Подсчитайте, в скольких строках записей встречается слово «plate». В ответе укажите только число.

■ **ИЗВЛЕЧЁННЫЕ ЗАПИСИ**:
—————

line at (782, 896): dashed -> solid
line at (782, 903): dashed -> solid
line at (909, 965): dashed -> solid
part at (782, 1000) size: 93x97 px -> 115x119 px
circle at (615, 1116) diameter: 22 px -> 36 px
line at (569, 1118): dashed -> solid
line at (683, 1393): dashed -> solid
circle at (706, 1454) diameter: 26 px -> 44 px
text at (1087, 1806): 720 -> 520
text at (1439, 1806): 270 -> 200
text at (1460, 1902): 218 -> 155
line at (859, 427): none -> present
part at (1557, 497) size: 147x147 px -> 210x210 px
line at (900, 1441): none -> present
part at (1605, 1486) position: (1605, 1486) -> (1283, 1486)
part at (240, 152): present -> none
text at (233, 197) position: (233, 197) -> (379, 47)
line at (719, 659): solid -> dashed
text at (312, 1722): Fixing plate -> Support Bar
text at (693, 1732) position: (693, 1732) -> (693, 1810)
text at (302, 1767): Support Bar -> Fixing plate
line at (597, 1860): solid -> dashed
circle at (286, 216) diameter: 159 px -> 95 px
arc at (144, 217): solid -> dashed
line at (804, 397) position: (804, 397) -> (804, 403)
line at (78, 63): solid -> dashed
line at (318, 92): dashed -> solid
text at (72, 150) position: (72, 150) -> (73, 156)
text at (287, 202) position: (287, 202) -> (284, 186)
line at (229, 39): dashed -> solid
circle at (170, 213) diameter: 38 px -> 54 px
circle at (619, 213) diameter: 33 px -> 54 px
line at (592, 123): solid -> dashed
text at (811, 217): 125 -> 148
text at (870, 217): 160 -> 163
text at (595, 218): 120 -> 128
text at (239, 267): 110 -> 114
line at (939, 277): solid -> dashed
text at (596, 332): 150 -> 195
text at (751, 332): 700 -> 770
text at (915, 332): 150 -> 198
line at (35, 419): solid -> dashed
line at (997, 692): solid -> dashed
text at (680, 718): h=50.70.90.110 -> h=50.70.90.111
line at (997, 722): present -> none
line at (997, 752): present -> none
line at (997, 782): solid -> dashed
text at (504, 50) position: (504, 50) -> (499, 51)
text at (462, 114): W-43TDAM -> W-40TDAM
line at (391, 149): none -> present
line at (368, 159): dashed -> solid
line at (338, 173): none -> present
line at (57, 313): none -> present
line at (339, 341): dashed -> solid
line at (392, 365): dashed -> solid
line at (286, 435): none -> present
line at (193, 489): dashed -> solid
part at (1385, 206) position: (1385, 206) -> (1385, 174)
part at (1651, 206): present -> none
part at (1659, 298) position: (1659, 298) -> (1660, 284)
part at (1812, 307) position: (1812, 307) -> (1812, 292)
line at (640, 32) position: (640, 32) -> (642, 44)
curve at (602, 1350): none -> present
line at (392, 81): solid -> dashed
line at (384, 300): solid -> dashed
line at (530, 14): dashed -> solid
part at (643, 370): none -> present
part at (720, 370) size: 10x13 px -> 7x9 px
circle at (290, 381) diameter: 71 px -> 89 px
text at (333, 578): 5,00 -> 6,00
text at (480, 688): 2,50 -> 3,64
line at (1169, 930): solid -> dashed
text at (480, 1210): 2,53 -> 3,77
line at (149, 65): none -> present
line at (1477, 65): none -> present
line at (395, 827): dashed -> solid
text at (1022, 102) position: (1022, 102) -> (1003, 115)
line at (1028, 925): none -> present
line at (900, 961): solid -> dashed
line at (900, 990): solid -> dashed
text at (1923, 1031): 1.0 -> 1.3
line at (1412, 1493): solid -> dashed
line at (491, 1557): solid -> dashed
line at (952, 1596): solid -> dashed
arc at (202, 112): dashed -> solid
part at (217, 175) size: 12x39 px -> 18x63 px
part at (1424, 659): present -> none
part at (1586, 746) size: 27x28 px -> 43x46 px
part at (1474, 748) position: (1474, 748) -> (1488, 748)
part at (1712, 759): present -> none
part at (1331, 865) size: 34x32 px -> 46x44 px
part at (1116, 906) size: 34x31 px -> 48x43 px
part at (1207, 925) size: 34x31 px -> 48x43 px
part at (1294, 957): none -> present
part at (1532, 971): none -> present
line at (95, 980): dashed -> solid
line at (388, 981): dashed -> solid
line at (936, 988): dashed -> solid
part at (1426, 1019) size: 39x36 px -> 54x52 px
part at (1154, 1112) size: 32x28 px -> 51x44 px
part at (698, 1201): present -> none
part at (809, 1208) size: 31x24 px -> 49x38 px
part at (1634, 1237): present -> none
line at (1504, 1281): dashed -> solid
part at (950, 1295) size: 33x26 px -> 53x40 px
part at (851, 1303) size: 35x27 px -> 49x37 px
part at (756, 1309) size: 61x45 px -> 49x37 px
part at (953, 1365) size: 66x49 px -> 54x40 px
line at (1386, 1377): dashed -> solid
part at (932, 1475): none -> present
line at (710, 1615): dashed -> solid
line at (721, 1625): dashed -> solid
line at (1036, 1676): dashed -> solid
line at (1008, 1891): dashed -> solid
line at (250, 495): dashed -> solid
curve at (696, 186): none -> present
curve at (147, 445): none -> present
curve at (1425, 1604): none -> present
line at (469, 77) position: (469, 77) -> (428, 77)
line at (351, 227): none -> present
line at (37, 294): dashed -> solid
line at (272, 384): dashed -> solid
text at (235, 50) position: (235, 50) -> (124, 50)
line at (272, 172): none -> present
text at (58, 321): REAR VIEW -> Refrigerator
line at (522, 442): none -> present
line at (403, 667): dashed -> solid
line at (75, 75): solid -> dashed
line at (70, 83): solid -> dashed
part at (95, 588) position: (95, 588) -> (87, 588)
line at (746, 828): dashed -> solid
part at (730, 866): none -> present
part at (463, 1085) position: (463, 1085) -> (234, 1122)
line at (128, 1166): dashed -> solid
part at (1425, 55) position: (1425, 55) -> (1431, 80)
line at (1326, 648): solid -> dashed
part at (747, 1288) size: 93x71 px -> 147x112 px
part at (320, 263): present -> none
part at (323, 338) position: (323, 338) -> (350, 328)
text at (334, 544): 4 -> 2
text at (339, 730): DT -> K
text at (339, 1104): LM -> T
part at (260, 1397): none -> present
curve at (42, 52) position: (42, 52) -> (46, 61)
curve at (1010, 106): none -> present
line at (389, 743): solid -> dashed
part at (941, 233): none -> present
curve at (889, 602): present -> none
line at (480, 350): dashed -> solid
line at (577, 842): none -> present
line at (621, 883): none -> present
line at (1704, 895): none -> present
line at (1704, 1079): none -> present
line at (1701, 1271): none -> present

—————

■ **ОТВЕТ К ЗАДАНИЮ**:
2